Pendiri NII Crisis Center: Perampokan Pernah Sehari Rp 1 M, Modusnya Kita Menggunakan Perempuan
Perempuan di NII memiliki tugas khusus sebagai garda terdepan untuk melakukan perampokan. Misalnya, menyamar jadi pembantu di perumahan.
Penulis: Dennis Destryawan
Editor: Dewi Agustina
Laporan Wartawan Tribunnews.com, Dennis Destryawan
TRIBUNNEWS.COM, JAKARTA - Modus-modus terorisme kerap kali memanfaatkan perempuan sebagai 'ujung tombak'. Di antaranya untuk melakukan perampokan demi mendapatkan dana operasional.
Pendiri Negara Islam Indonesia (NII) Crisis Center Ken Setiawan menceritakan saat dirinya menjadi seorang perekrut kelompok radikal di NII.
Terutama bagaimana merekrut perempuan untuk aktivitas tertentu, seperti perampokan.
"Radikalisme di kalangan perempuan ini memang unik," tutur Ken saat berbincang bersama Wakil Direktur Pemberitaan Tribun Network Domuara D Ambarita, Kamis (1/4/2021).
Saat masih bergabung dengan NII, kata Ken, anggota terbanyak adalah dari kalangan perempuan.
"Bahkan di tingkat amaliyah, penggalangan dana, dan perekrutan anggota baru, perempuan itu cukup menjadi andalan," ucap Ken.
Ken menyontohkan, perempuan di NII memiliki tugas khusus sebagai garda terdepan untuk melakukan perampokan. Misalnya, menyamar jadi pembantu di perumahan.
"Perampokan itu kita pernah sehari bisa mencapai Rp 1 miliar. Modusnya ketika saya bergabung, itu kita menggunakan perempuan," imbuh Ken.
Ken mengatakan, mereka dibuatkan KTP, ijazah, dan Kartu Keluarga palsu untuk meyakinkan si pengguna jasa mereka bekerja.
"Kita pilih Pondok Indah, Kalibata, jadi pembantu.
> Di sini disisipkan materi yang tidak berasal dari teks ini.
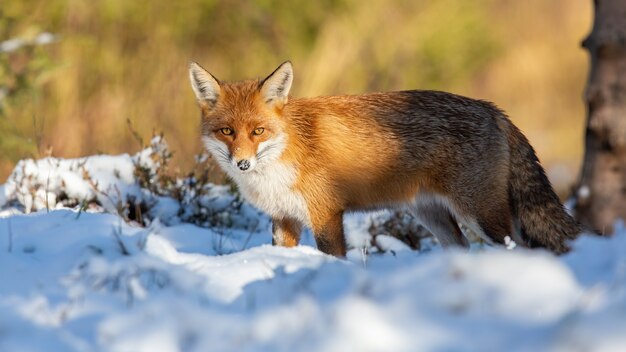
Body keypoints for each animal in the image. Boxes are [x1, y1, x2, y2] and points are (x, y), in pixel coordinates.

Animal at [189, 59, 580, 254]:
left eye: (258, 131)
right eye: (227, 132)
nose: (242, 163)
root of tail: (495, 110)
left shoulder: (326, 214)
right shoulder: (284, 219)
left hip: (482, 214)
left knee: (525, 247)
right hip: (434, 217)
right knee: (463, 247)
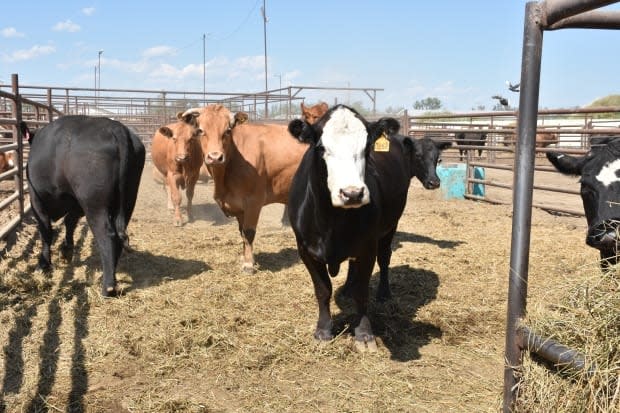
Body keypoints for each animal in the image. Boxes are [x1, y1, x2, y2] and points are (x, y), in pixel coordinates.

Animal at [23, 116, 146, 296]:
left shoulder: (37, 199)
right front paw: (66, 251)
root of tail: (117, 128)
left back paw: (108, 286)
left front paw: (43, 264)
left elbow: (46, 231)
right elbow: (69, 222)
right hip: (129, 198)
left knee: (107, 235)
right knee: (118, 236)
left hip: (94, 205)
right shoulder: (76, 204)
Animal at [179, 102, 310, 272]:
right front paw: (245, 258)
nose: (215, 157)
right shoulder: (238, 206)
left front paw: (248, 264)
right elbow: (241, 232)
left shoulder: (254, 201)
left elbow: (248, 232)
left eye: (228, 130)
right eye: (201, 130)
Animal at [286, 104, 446, 350]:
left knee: (385, 258)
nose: (352, 193)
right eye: (321, 147)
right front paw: (323, 330)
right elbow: (323, 290)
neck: (331, 222)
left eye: (367, 147)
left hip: (390, 225)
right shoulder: (305, 249)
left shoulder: (368, 247)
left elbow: (362, 292)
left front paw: (363, 333)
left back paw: (384, 293)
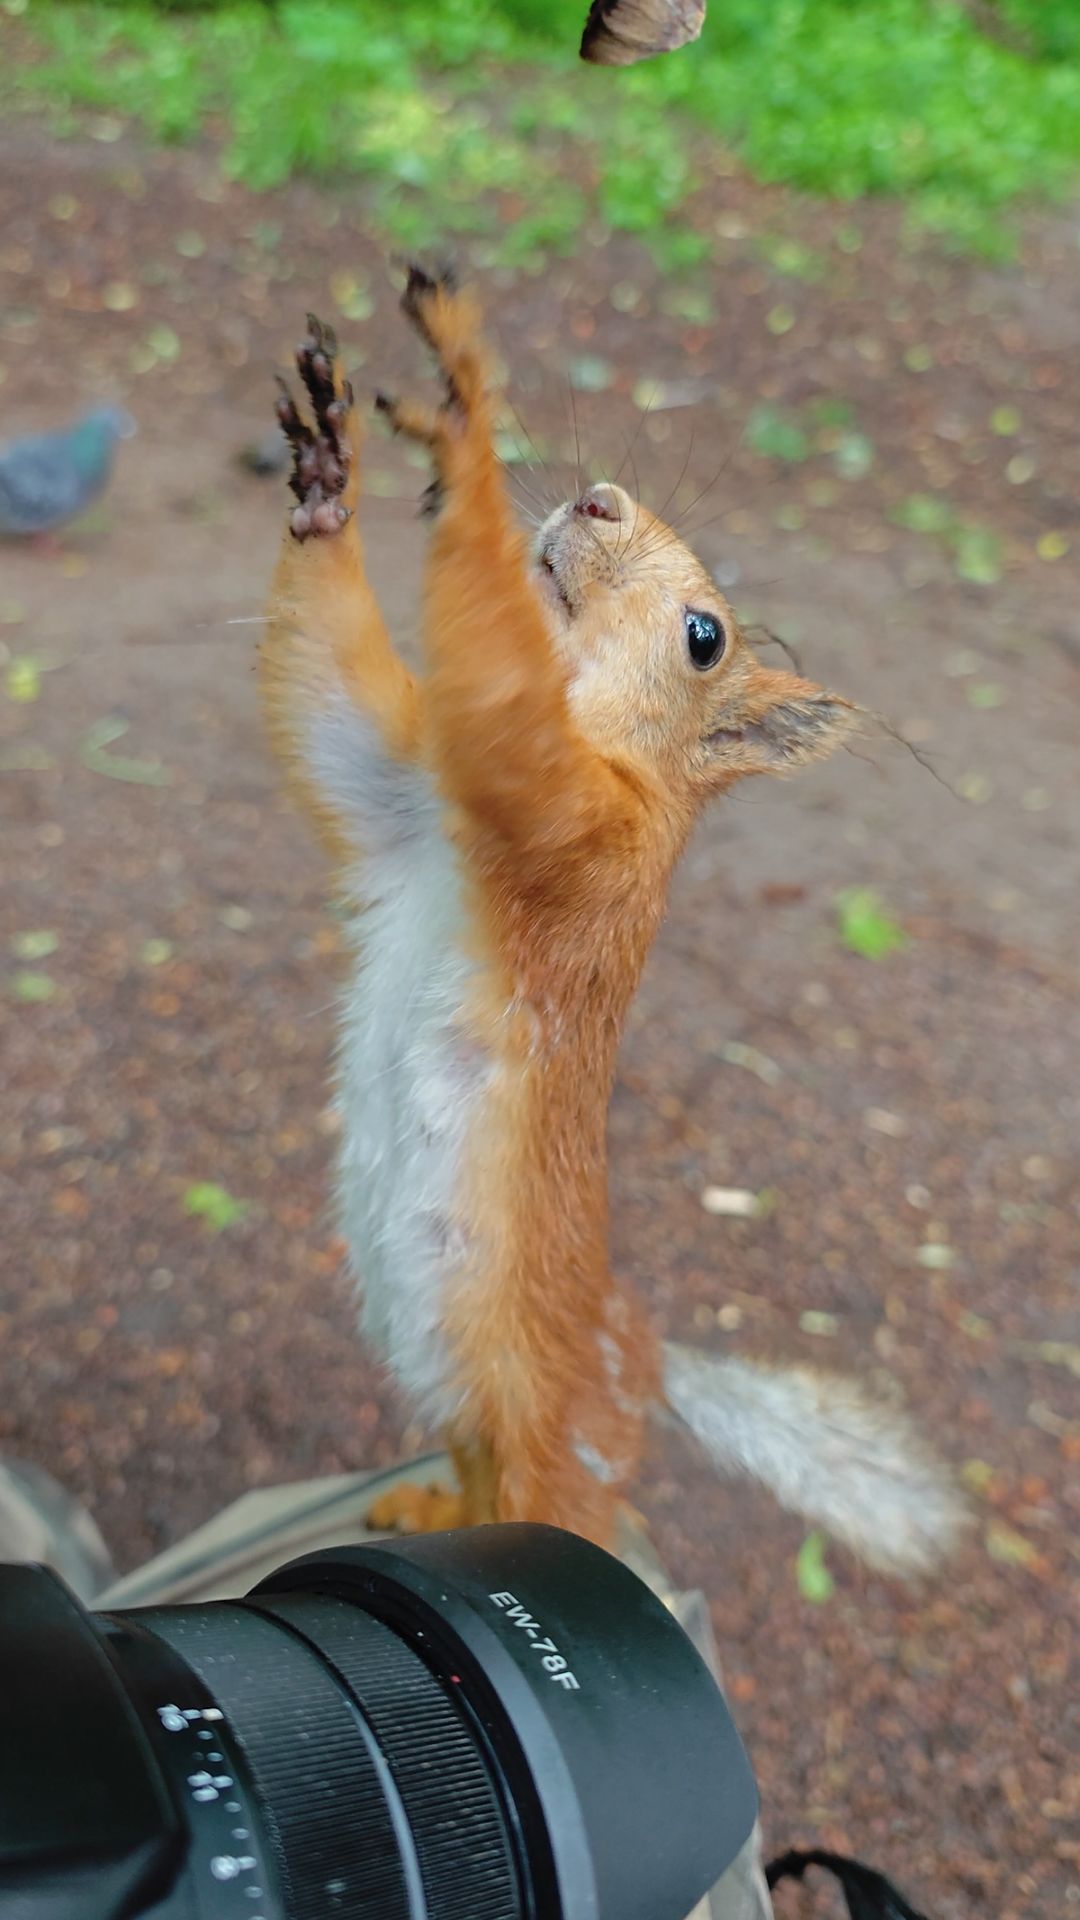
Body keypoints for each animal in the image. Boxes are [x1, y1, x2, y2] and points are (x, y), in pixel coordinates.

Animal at [260, 266, 966, 1574]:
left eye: (706, 636)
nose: (597, 496)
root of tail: (640, 1374)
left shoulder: (581, 841)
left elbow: (504, 699)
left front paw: (466, 414)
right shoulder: (401, 795)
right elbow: (331, 704)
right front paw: (330, 474)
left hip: (558, 1446)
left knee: (545, 1503)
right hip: (469, 1409)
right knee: (473, 1474)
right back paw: (424, 1513)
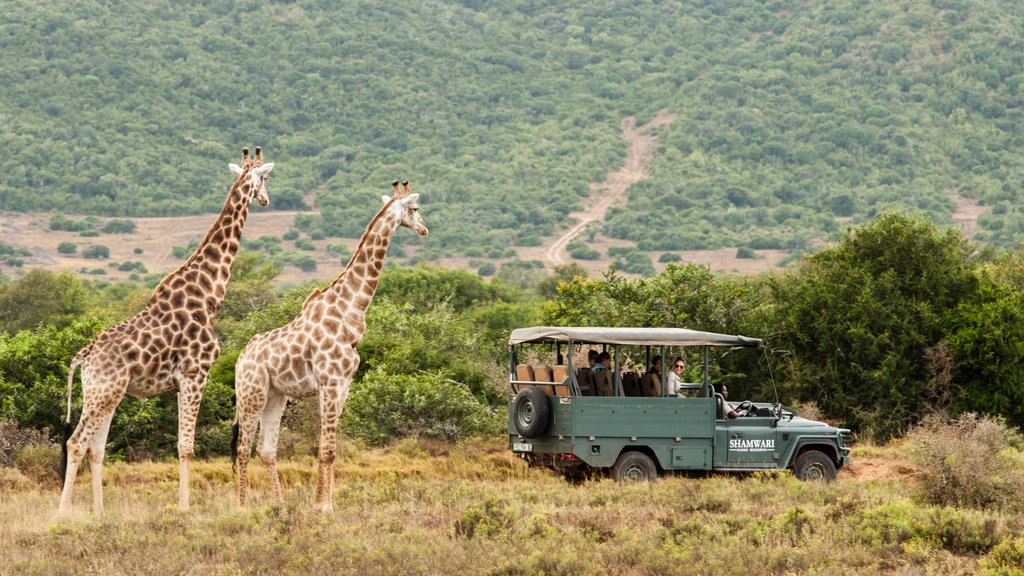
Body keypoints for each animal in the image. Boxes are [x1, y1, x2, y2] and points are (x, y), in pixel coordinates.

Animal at [58, 145, 276, 512]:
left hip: (105, 393)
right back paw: (63, 513)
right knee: (76, 442)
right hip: (104, 392)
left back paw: (99, 512)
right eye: (265, 178)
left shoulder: (180, 382)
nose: (265, 200)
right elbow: (186, 446)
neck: (208, 294)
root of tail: (83, 356)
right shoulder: (195, 373)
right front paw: (185, 507)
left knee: (95, 447)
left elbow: (181, 444)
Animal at [232, 180, 428, 510]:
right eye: (414, 208)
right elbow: (326, 449)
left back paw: (280, 506)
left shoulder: (344, 385)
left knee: (266, 449)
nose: (425, 229)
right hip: (251, 393)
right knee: (243, 448)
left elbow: (329, 448)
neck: (350, 311)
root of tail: (240, 359)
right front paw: (324, 506)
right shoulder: (330, 381)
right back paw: (243, 507)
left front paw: (322, 503)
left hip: (275, 396)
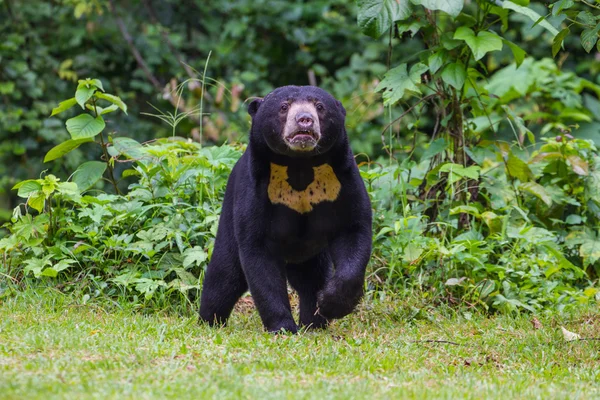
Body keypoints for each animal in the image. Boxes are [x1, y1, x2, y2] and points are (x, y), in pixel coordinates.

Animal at [199, 86, 372, 332]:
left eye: (319, 106)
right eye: (284, 106)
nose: (305, 120)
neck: (299, 164)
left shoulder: (342, 180)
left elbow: (353, 230)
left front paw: (331, 304)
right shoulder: (256, 188)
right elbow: (258, 254)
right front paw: (282, 327)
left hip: (311, 253)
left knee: (311, 279)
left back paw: (314, 323)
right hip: (228, 215)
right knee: (224, 276)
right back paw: (209, 321)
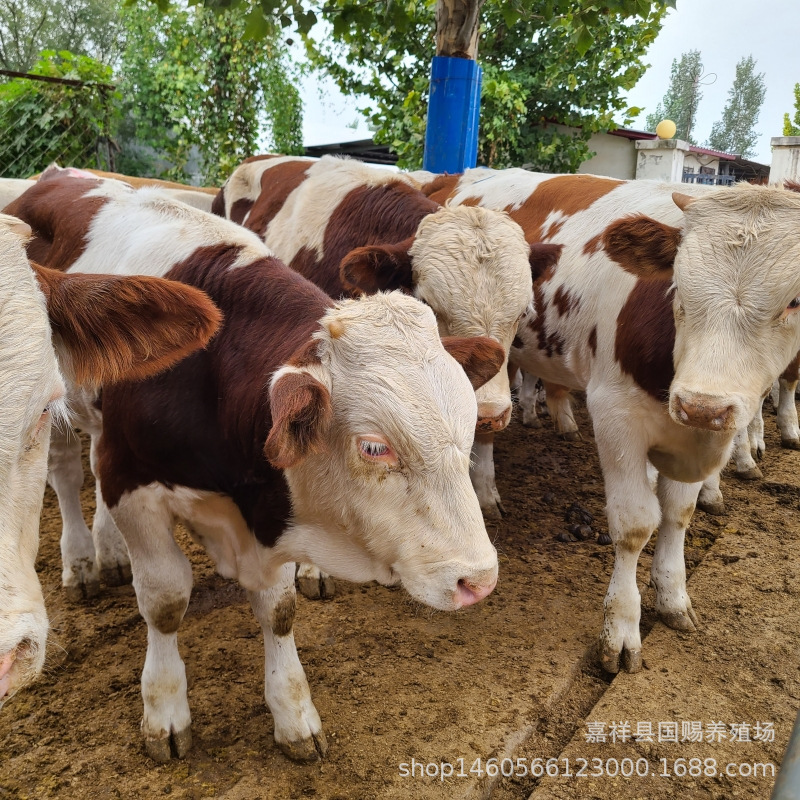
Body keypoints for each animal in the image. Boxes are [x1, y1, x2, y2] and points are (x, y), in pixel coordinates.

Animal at [416, 169, 800, 676]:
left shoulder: (695, 433)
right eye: (678, 286)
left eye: (795, 301)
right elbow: (635, 524)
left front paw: (673, 596)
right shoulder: (616, 415)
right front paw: (621, 630)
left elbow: (678, 513)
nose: (703, 405)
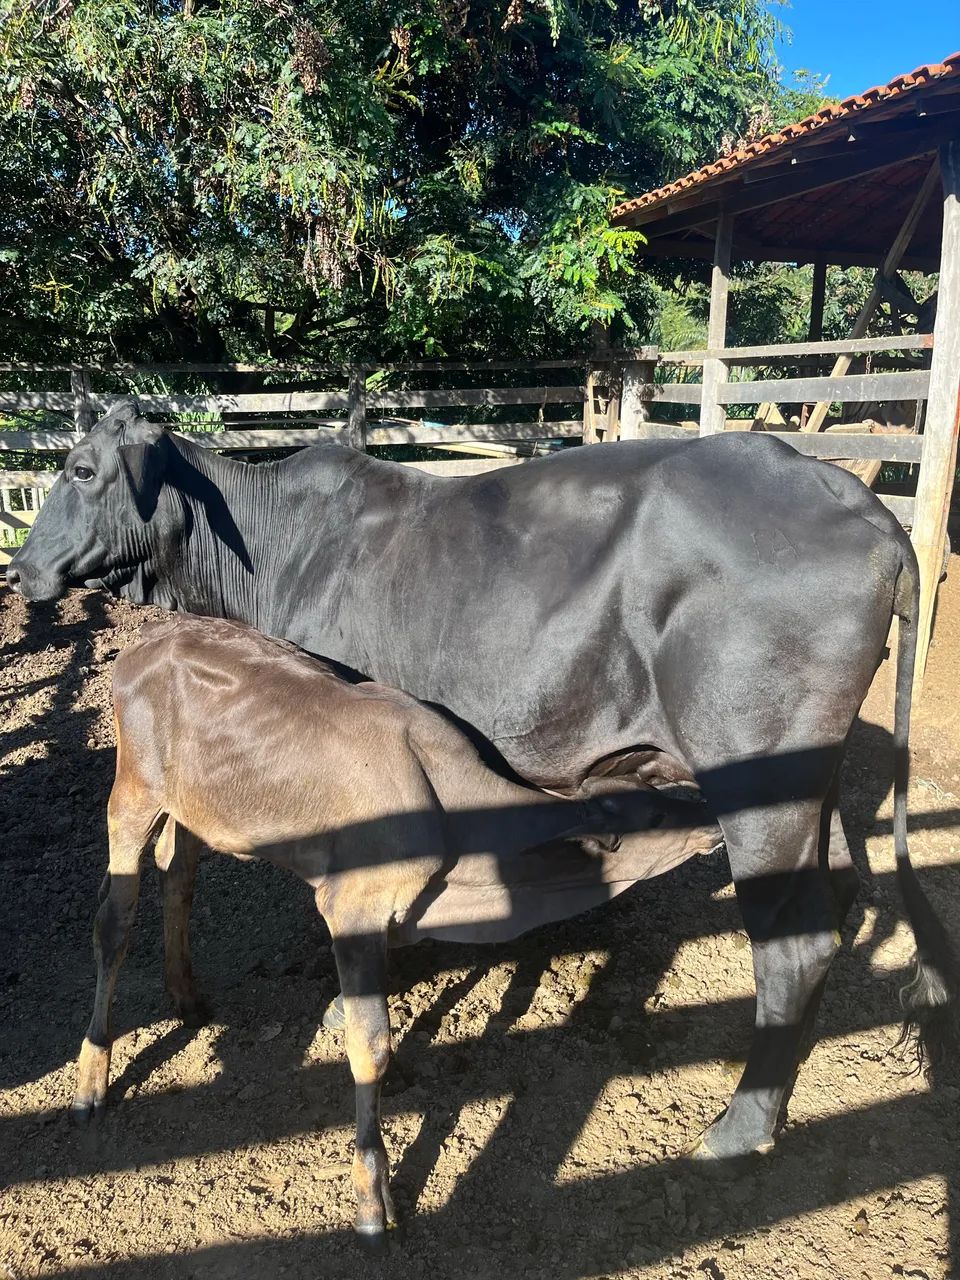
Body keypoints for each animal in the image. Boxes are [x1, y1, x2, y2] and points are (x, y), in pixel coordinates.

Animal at [8, 400, 956, 1165]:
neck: (267, 554)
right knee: (838, 903)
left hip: (757, 783)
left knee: (792, 947)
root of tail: (861, 505)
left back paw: (739, 1128)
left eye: (83, 470)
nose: (20, 570)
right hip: (812, 791)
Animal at [77, 614, 720, 1240]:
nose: (716, 820)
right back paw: (92, 1078)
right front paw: (372, 1195)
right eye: (654, 814)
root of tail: (152, 636)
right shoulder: (349, 907)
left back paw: (185, 994)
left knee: (178, 875)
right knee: (114, 919)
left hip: (194, 807)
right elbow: (371, 1046)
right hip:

Tunggu majikan pergi, anak sekolah. Panggil kita kasih tahu rumah kosong, kalau perlu kita bawa mobil atau truk, itu harta orang kita ambil," tuturnya.
Baca juga: Lima Terduga Teroris Asal Bima Masih Ditahan di Markas Polda NTB
Baca juga: Asal-usul Senjata Airgun yang Digunakan Terduga Teroris ZA Masih Misterius
Sementara para kelompok NII lainnya bergerak ke rumah tersebut, setelah mendapat informasi rumah ditinggalkan oleh para majikan. Dengan begitu leluasa untuk mengambil barang-barang berharga.
"Jadi kayak orang pindahan. Kita di rumah kayak toko emas, yang asli sebelah kiri, palsu sebelah kanan. Saya baru tahu di rumah elite itu juga banyak emas palsunya," cerita Ken.
"Satu hari lima orang di tempat yang berbeda itu pernah di atas Rp 1 miliar. Karena kita menganggap harta di luar kelompok boleh diambil. Harta musuh kita ambil untuk perjuangan," ujar Ken.